* [Problem] From the very first line of the records through the line that contains "13. Познакомить деток с весенними", repeat everything exactly except the pictures, and add nothing.

* [Available records]
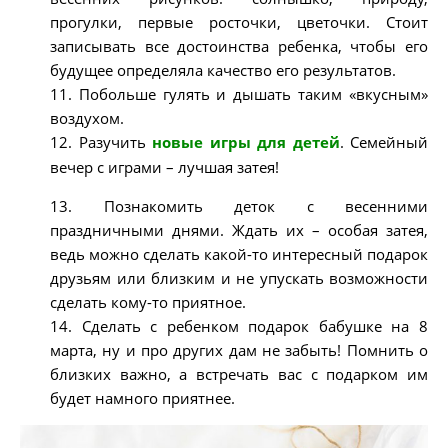
прогулки, первые росточки, цветочки. Стоит
записывать все достоинства ребенка, чтобы его
будущее определяла качество его результатов.
11. Побольше гулять и дышать таким «вкусным»
воздухом.
12. Разучить
новые игры для детей
. Семейный
вечер с играми – лучшая затея!
13. Познакомить деток с весенними
праздничными днями. Ждать их – особая затея,
ведь можно сделать какой-то интересный подарок
друзьям или близким и не упускать возможности
сделать кому-то приятное.
14. Сделать с ребенком подарок бабушке на 8
марта, ну и про других дам не забыть! Помнить о
близких важно, а встречать вас с подарком им
будет намного приятнее.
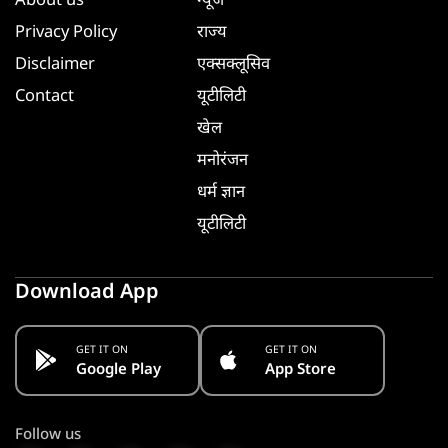
About us
न्यूज
Privacy Policy
राज्य
Disclaimer
एक्सक्लूसिव
Contact
यूटीलिटी
खेल
मनोरंजन
धर्म ज्ञान
यूटीलिटी
Download App
GET IT ON
GET IT ON
Google Play
App Store
Follow us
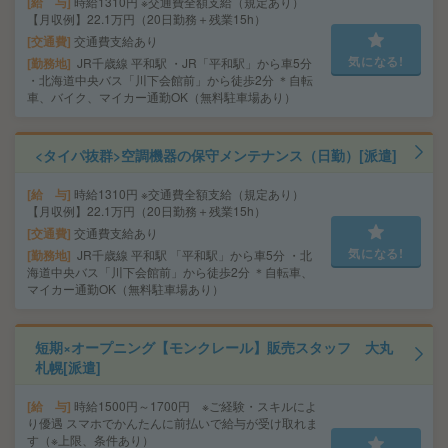
給 与
時給1310円 ※交通費全額支給（規定あり）
【月収例】22.1万円（20日勤務＋残業15h）
交通費
交通費支給あり
気になる!
勤務地
JR千歳線 平和駅 ・JR「平和駅」から車5分
・北海道中央バス「川下会館前」から徒歩2分 ＊自転
車、バイク、マイカー通勤OK（無料駐車場あり）
<タイパ抜群>空調機器の保守メンテナンス（日勤）[派遣]
給 与
時給1310円 ※交通費全額支給（規定あり）
【月収例】22.1万円（20日勤務＋残業15h）
交通費
交通費支給あり
気になる!
勤務地
JR千歳線 平和駅 「平和駅」から車5分 ・北
海道中央バス「川下会館前」から徒歩2分 ＊自転車、
マイカー通勤OK（無料駐車場あり）
短期×オープニング【モンクレール】販売スタッフ 大丸
札幌[派遣]
給 与
時給1500円～1700円 ※ご経験・スキルによ
り優遇 スマホでかんたんに前払いで給与が受け取れま
す（※上限、条件あり）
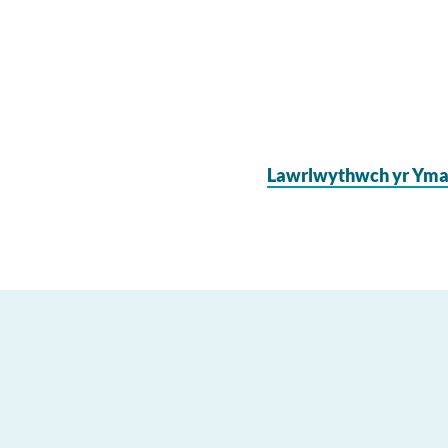
Lawrlwythwch yr Yma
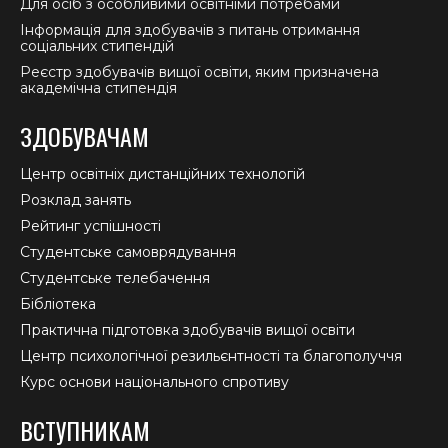
Для осіб з особливими освітніми потребами
Інформація для здобувачів з питань отримання
соціальних стипендій
Реєстр здобувачів вищої освіти, яким призначена
академічна стипендія
ЗДОБУВАЧАМ
Центр освітніх дистанційних технологій
Розклад занять
Рейтинг успішності
Студентське самоврядування
Студентське телебачення
Бібліотека
Практична підготовка здобувачів вищої освіти
Центр психологічної резильєнтності та благополуччя
Курс основи національного спротиву
ВСТУПНИКАМ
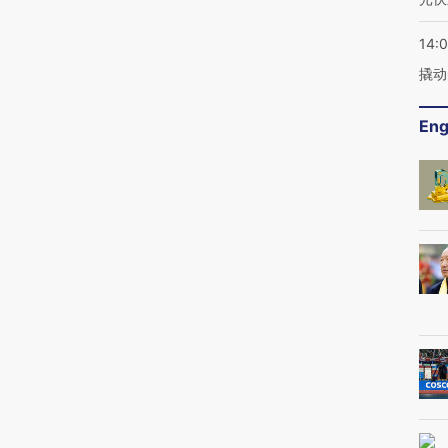
14:
撬动
Eng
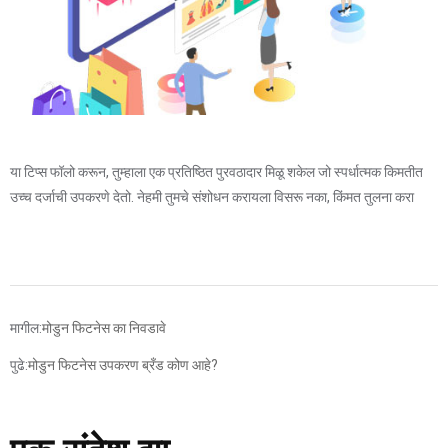
या टिप्स फॉलो करून, तुम्हाला एक प्रतिष्ठित पुरवठादार मिळू शकेल जो स्पर्धात्मक किमतीत
उच्च दर्जाची उपकरणे देतो. नेहमी तुमचे संशोधन करायला विसरू नका, किंमत तुलना करा
मागील:
मोडुन फिटनेस का निवडावे
पुढे:
मोडुन फिटनेस उपकरण ब्रँड कोण आहे?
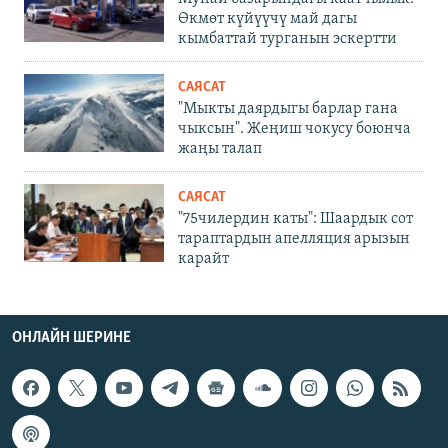
Өкмөт күйүүчү май дагы
кымбаттай турганын эскертти
САЯСАТ
"Мыкты даярдыгы барлар гана
чыксын". Жеңиш чокусу боюнча
жаңы талап
САЯСАТ
"75чилердин каты": Шаардык сот
тараптардын апелляция арызын
карайт
ОНЛАЙН ШЕРИНЕ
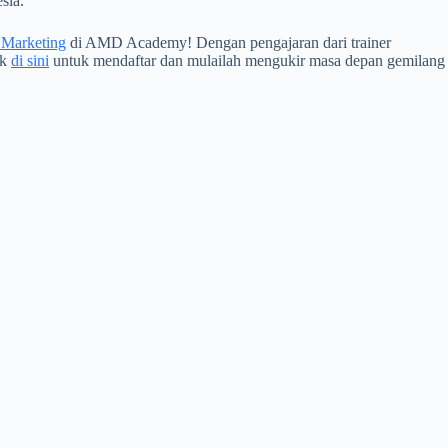
sia.
l Marketing
di AMD Academy! Dengan pengajaran dari trainer
ik
di sini
untuk mendaftar dan mulailah mengukir masa depan gemilang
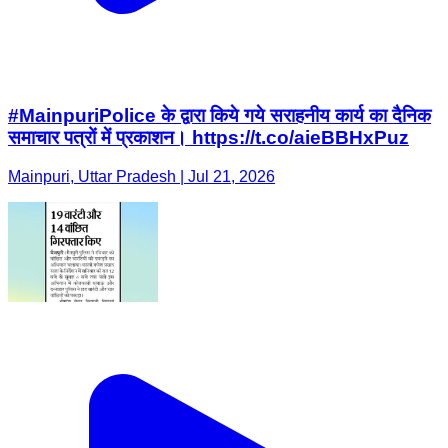
#MainpuriPolice के द्वारा किये गये सराहनीय कार्य का दैनिक
समाचार पत्रों में प्रकाशन। https://t.co/aieBBHxPuz
Mainpuri, Uttar Pradesh | Jul 21, 2026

* [Output of the exercise]
прогулки, первые росточки, цветочки. Стоит
записывать все достоинства ребенка, чтобы его
будущее определяла качество его результатов.
11. Побольше гулять и дышать таким «вкусным»
воздухом.
12. Разучить
новые игры для детей
. Семейный
вечер с играми – лучшая затея!
13. Познакомить деток с весенними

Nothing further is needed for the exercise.